OpenAI has released a new, open-source benchmark test, called MLE-benchmark, designed to evaluate AI model's real-world ML capabilities. It uses 75 Kaggle-based competitions (Google’s ML competition and community platform) to assess the AI model's ability to complete complex, end-to-end ML tasks—such as model training, dataset preparation, and experiment execution—that represent real-world practical engineering challenges.
To provide an accurate benchmark, the test gathers real-life human scores from Kaggle’s public scoreboards that grade human data science and ML engineers' abilities, using a gold, silver, and bronze scoring system and compares them to the AI model’s submissions.

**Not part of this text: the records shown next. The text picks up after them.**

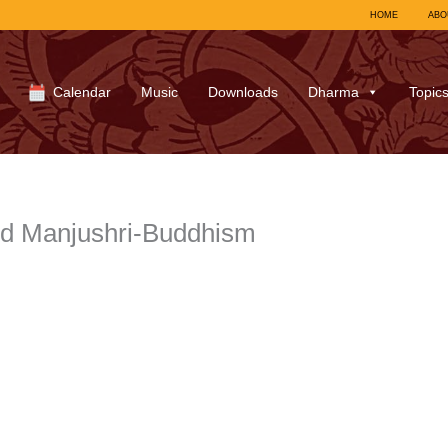
HOME
ABO
Calendar
Music
Downloads
Dharma
Topic
d Manjushri-Buddhism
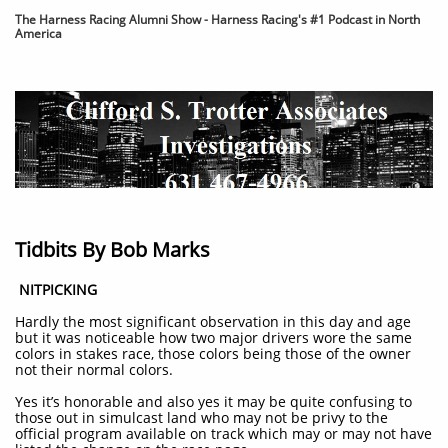
The Harness Racing Alumni Show - Harness Racing's #1 Podcast in North
America
Tidbits By Bob Marks
​
NITPICKING
Hardly the most significant observation in this day and age
but it was noticeable how two major drivers wore the same
colors in stakes race, those colors being those of the owner
not their normal colors.
Yes it’s honorable and also yes it may be quite confusing to
those out in simulcast land who may not be privy to the
official program available on track which may or may not have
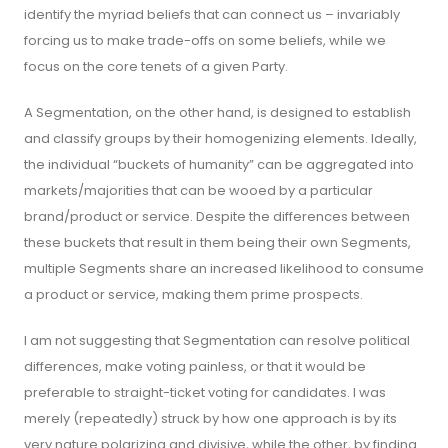
identify the myriad beliefs that can connect us – invariably
forcing us to make trade-offs on some beliefs, while we
focus on the core tenets of a given Party.
A Segmentation, on the other hand, is designed to establish
and classify groups by their homogenizing elements. Ideally,
the individual “buckets of humanity” can be aggregated into
markets/majorities that can be wooed by a particular
brand/product or service. Despite the differences between
these buckets that result in them being their own Segments,
multiple Segments share an increased likelihood to consume
a product or service, making them prime prospects.
I am not suggesting that Segmentation can resolve political
differences, make voting painless, or that it would be
preferable to straight-ticket voting for candidates. I was
merely (repeatedly) struck by how one approach is by its
very nature polarizing and divisive, while the other, by finding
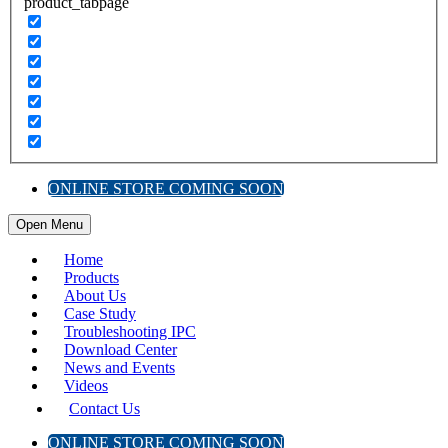
product_tabpage
ONLINE STORE COMING SOON
Open Menu
Home
Products
About Us
Case Study
Troubleshooting IPC
Download Center
News and Events
Videos
Contact Us
ONLINE STORE COMING SOON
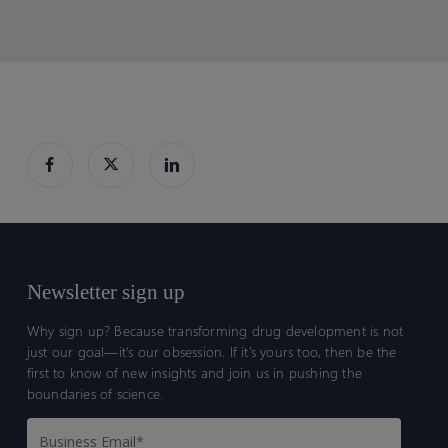
Newsletter sign up
Why sign up? Because transforming drug development is not
just our goal—it’s our obsession. If it’s yours too, then be the
first to know of new insights and join us in pushing the
boundaries of science.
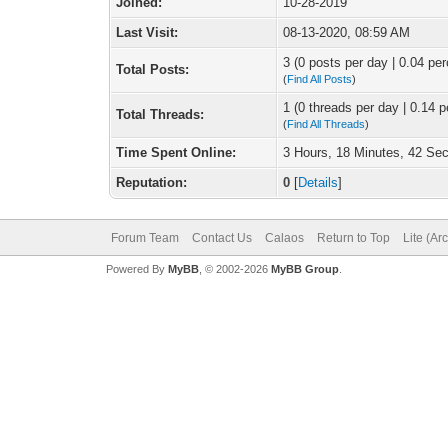
Joined:
10-28-2019
Last Visit:
08-13-2020, 08:59 AM
3 (0 posts per day | 0.04 per
Total Posts:
(
Find All Posts
)
1 (0 threads per day | 0.14 p
Total Threads:
(
Find All Threads
)
Time Spent Online:
3 Hours, 18 Minutes, 42 Se
Reputation:
0
[
Details
]
Forum Team
Contact Us
Calaos
Return to Top
Lite (Ar
Powered By
MyBB
, © 2002-2026
MyBB Group
.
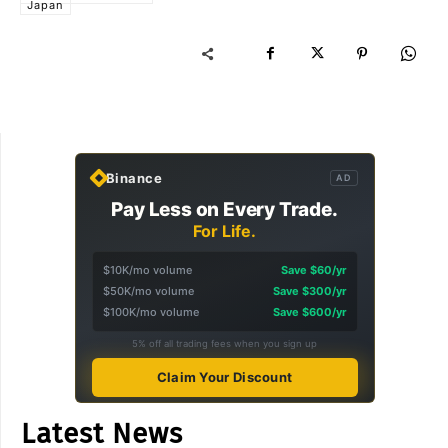
Japan
Binance
AD
Pay Less on Every Trade.
For Life.
$10K/mo volume
Save $60/yr
$50K/mo volume
Save $300/yr
$100K/mo volume
Save $600/yr
5% off all trading fees when you sign up
Claim Your Discount
Latest News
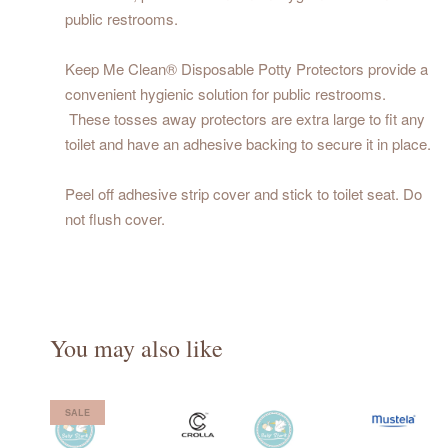
public restrooms.
Keep Me Clean® Disposable Potty Protectors provide a
convenient hygienic solution for public restrooms.
These tosses away protectors are extra large to fit any
toilet and have an adhesive backing to secure it in place.
Peel off adhesive strip cover and stick to toilet seat. Do
not flush cover.
You may also like
SALE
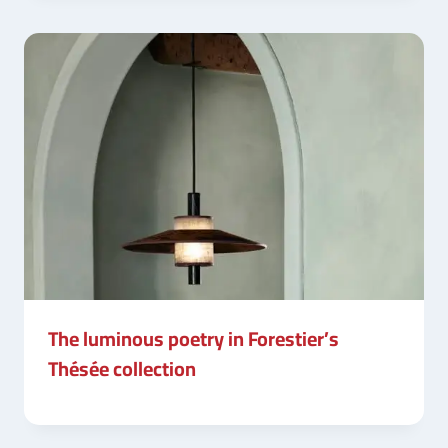
The luminous poetry in Forestier’s
Thésée collection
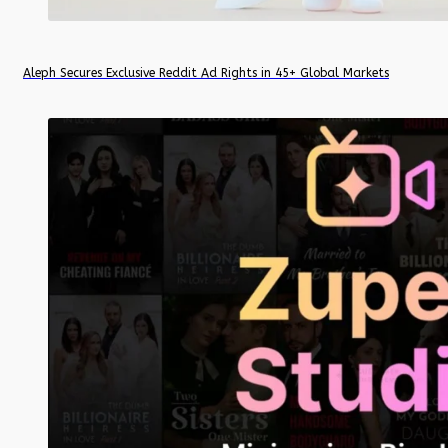
Aleph Secures Exclusive Reddit Ad Rights in 45+ Global Markets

OpenAI’s latest model—GPT-o1—scored a bronze level in 16.9% of tests, showing it still has work to do to improve its adaptability and problem-solving abilities. The benchmark also showed that AI model’s performance improved with multiple attempts and when it was given more time to complete the test: For example, the performance of GPT-4o doubled from 8.7% to 11.8% when it was given 100 hours to complete each competition vs 24 hours.
Current ML benchmark tests are limited as they measure ability in isolation, whereas the MLE-benchmark focuses on holistic, end-to-end performance inspired by real-world challenges and scenarios.
OpenAI has also made MLE-benchmark open-source to encourage collaboration which will accelerate progress, resulting in the safer, more reliable development of AI systems.